Top of DATA FOR REVIEW

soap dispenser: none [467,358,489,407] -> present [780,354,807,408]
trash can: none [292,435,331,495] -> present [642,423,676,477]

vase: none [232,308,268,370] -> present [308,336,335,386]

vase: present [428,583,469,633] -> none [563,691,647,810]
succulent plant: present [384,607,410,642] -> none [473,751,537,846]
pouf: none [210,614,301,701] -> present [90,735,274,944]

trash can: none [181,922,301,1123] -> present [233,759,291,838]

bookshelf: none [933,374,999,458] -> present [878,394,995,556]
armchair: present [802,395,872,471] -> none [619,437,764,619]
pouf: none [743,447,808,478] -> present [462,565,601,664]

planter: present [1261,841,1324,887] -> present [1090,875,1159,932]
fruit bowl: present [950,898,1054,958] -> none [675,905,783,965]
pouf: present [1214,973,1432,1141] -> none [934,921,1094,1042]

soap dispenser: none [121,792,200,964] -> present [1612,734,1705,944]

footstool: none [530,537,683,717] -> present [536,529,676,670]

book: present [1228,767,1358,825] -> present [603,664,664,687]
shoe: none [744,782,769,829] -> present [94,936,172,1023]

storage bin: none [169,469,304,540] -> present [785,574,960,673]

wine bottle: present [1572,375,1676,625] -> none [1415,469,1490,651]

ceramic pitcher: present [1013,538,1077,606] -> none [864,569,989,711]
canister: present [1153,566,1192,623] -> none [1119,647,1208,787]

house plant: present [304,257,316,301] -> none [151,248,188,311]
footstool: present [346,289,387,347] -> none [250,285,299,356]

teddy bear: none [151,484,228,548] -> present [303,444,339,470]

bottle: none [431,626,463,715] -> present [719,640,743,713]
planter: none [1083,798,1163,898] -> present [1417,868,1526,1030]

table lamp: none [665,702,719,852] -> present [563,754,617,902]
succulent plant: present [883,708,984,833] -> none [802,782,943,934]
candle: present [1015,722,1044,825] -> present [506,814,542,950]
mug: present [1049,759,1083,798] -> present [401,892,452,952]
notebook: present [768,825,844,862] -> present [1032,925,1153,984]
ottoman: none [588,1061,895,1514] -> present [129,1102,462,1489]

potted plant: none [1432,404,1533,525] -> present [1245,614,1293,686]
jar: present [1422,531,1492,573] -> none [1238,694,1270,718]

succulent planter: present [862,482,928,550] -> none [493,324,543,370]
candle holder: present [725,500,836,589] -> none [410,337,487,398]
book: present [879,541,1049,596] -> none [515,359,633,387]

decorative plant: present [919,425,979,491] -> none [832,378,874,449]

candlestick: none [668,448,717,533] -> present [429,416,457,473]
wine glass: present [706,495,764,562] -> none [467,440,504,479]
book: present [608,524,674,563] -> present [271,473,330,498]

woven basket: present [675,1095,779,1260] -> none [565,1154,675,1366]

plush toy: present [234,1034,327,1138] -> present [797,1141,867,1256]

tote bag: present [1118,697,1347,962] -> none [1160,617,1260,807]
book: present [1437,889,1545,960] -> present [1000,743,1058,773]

Bottom of DATA FOR REVIEW

All lines above that include the word "pouf" must be copied into the answer.

◆ **RESULT BELOW**:
pouf: none [210,614,301,701] -> present [90,735,274,944]
pouf: none [743,447,808,478] -> present [462,565,601,664]
pouf: present [1214,973,1432,1141] -> none [934,921,1094,1042]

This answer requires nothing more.